"No takie jest życie. Człowiek musi żyć i dojechać do celu".
"Podziemnych" przeczytałem niemal dokładnie 2 lata temu. Tutaj skupię się na krótkim opowiadaniu pt. "Pic". Na ogół tego nie robię ale tym razem nieco streszczę fabułę. Kim jest Pic? Młodym chłopaczkiem z Północnej Karoliny wychowywanym przez ukochanego dziadka, kiedy ten ciężko zachorował, Pic trafił pod tymczasową opiekę ciotki skąd został zabrany do Nowego Jorku przez swojego szalonego brata Slima. Ot. taka tam historyjka. Tylko, że napisał ją Jack Kerouac.
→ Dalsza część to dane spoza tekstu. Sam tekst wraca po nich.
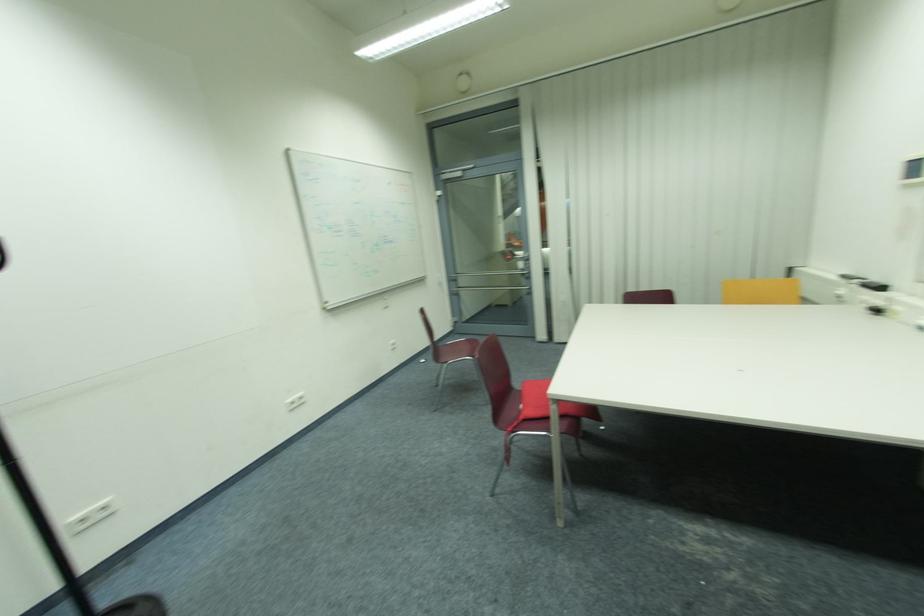
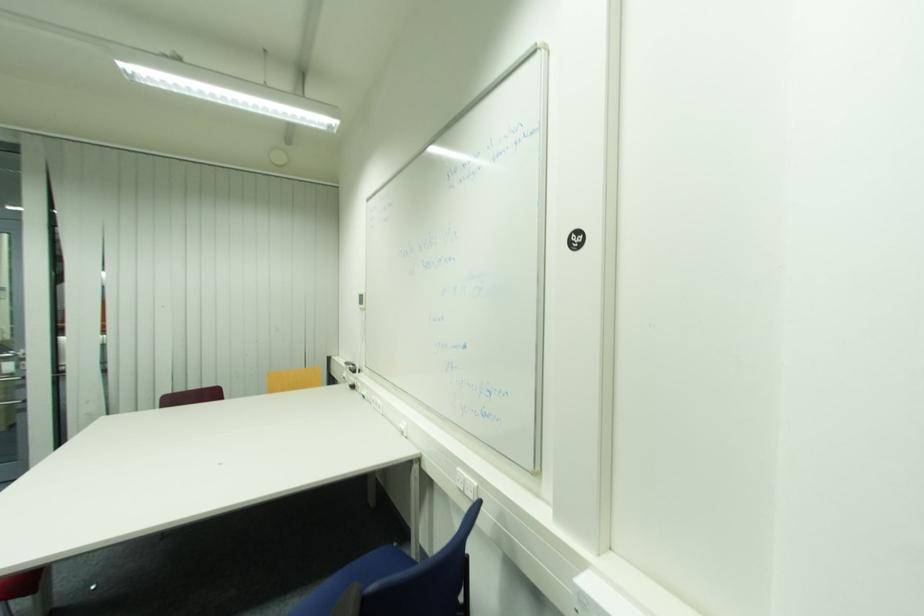
Question: The images are taken continuously from a first-person perspective. In which direction is your viewpoint rotating?

Choices:
 (A) Left
 (B) Right
 (C) Up
 (D) Down

Answer: (B)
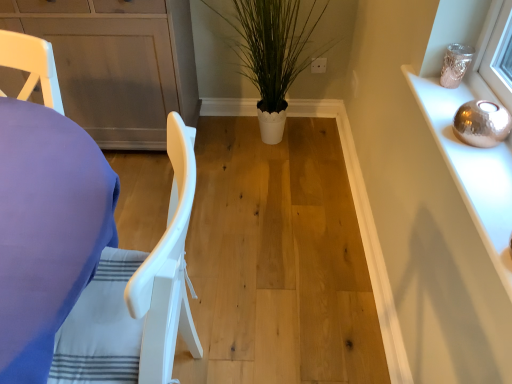
Question: Considering the relative sizes of white plastic chair at left and green leafy plant at center in the image provided, is white plastic chair at left taller than green leafy plant at center?

Choices:
 (A) no
 (B) yes

Answer: (B)

Question: Considering the relative sizes of white plastic chair at left and green leafy plant at center in the image provided, is white plastic chair at left smaller than green leafy plant at center?

Choices:
 (A) yes
 (B) no

Answer: (A)

Question: From a real-world perspective, is white plastic chair at left positioned under green leafy plant at center based on gravity?

Choices:
 (A) no
 (B) yes

Answer: (B)

Question: Can you confirm if white plastic chair at left is wider than green leafy plant at center?

Choices:
 (A) no
 (B) yes

Answer: (B)

Question: Considering the relative sizes of white plastic chair at left and green leafy plant at center in the image provided, is white plastic chair at left thinner than green leafy plant at center?

Choices:
 (A) yes
 (B) no

Answer: (B)

Question: From a real-world perspective, is white plastic chair at left above or below green leafy plant at center?

Choices:
 (A) below
 (B) above

Answer: (A)

Question: Would you say white plastic chair at left is to the left or to the right of green leafy plant at center in the picture?

Choices:
 (A) right
 (B) left

Answer: (B)

Question: In terms of height, does white plastic chair at left look taller or shorter compared to green leafy plant at center?

Choices:
 (A) tall
 (B) short

Answer: (A)

Question: Is point (104, 339) closer or farther from the camera than point (240, 41)?

Choices:
 (A) closer
 (B) farther

Answer: (A)

Question: Relative to white plastic chair at left, is green leafy plant at center in front or behind?

Choices:
 (A) front
 (B) behind

Answer: (B)

Question: Considering the positions of green leafy plant at center and white plastic chair at left in the image, is green leafy plant at center taller or shorter than white plastic chair at left?

Choices:
 (A) tall
 (B) short

Answer: (B)

Question: From the image's perspective, is green leafy plant at center above or below white plastic chair at left?

Choices:
 (A) below
 (B) above

Answer: (B)

Question: Choose the correct answer: Is green leafy plant at center inside white plastic chair at left or outside it?

Choices:
 (A) outside
 (B) inside

Answer: (A)

Question: From the image's perspective, is green leafy plant at center above or below matte gray cabinet at center, marked as the 1th cabinetry in a back-to-front arrangement?

Choices:
 (A) above
 (B) below

Answer: (A)

Question: Choose the correct answer: Is green leafy plant at center inside matte gray cabinet at center, marked as the 1th cabinetry in a back-to-front arrangement, or outside it?

Choices:
 (A) outside
 (B) inside

Answer: (A)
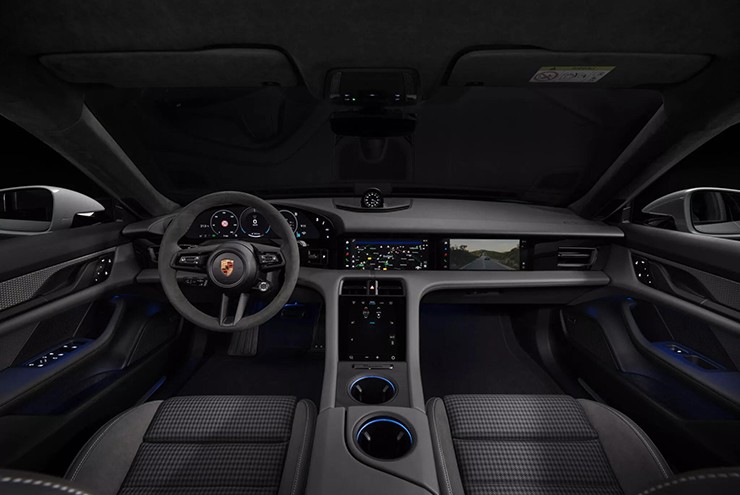
At what (x,y) coordinates should I click in order to perform the action: click on the right door. Please return your answer as a coordinate pair (x, y). This screenshot has height=495, width=740. Looking at the image, I should click on (682, 340).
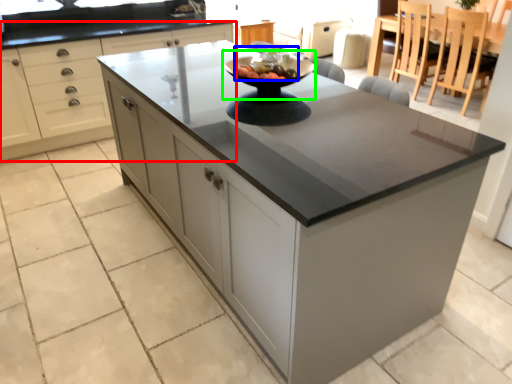
Question: Based on their relative distances, which object is farther from cabinetry (highlighted by a red box)? Choose from fruit salad (highlighted by a blue box) and mixing bowl (highlighted by a green box).

Choices:
 (A) fruit salad
 (B) mixing bowl

Answer: (A)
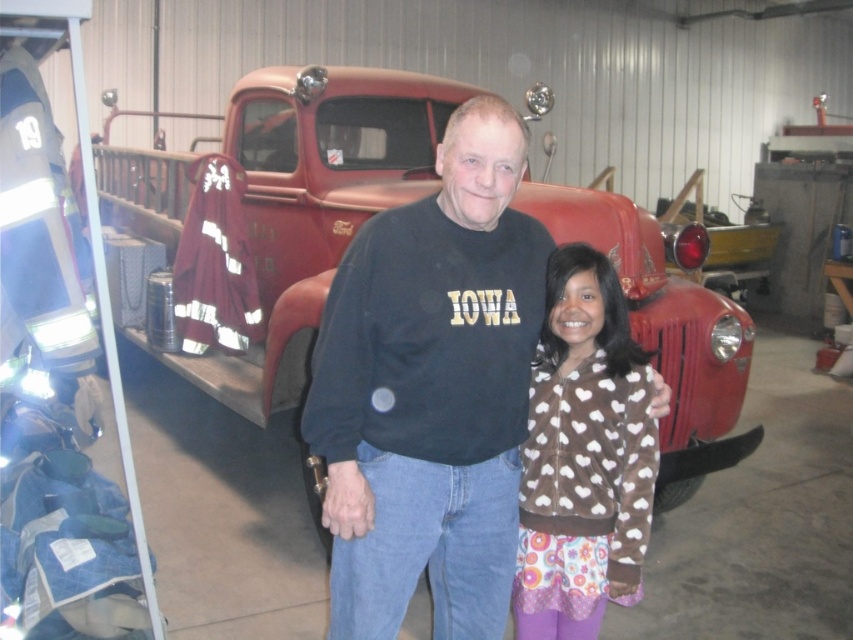
You are a delivery person who needs to place a package between the black cotton sweatshirt at center and the metallic red truck at center. The package requires 3 feet of space to be placed safely. Is there enough space between them?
I to jak! Dosłownie kilkadziesiąt stron które przeprowadziło mnie przez całą gamę emocji. Kerouac trafia do mnie jak żaden inny autor, no, jest jeszcze Cormac McCarthy, ok. :)
"Popatrzcie, tu mieszkaliśmy, a teraz wyjeżdżamy, zamieszka tu ktoś inny, bo życie to po prostu tylko sen. A świat jest taki zimny i okrutny. Te podłogi i puste ściany - jakby nas tu nigdy nie było, jakby nie było tu mojej miłości do was".
Czuć jesień, za oknem pada, to najlepszy czas na czytanie historii takiej jak "Pic". Wzruszająca, prawdziwa, równie smutna co radosna, jak życie. 10/10.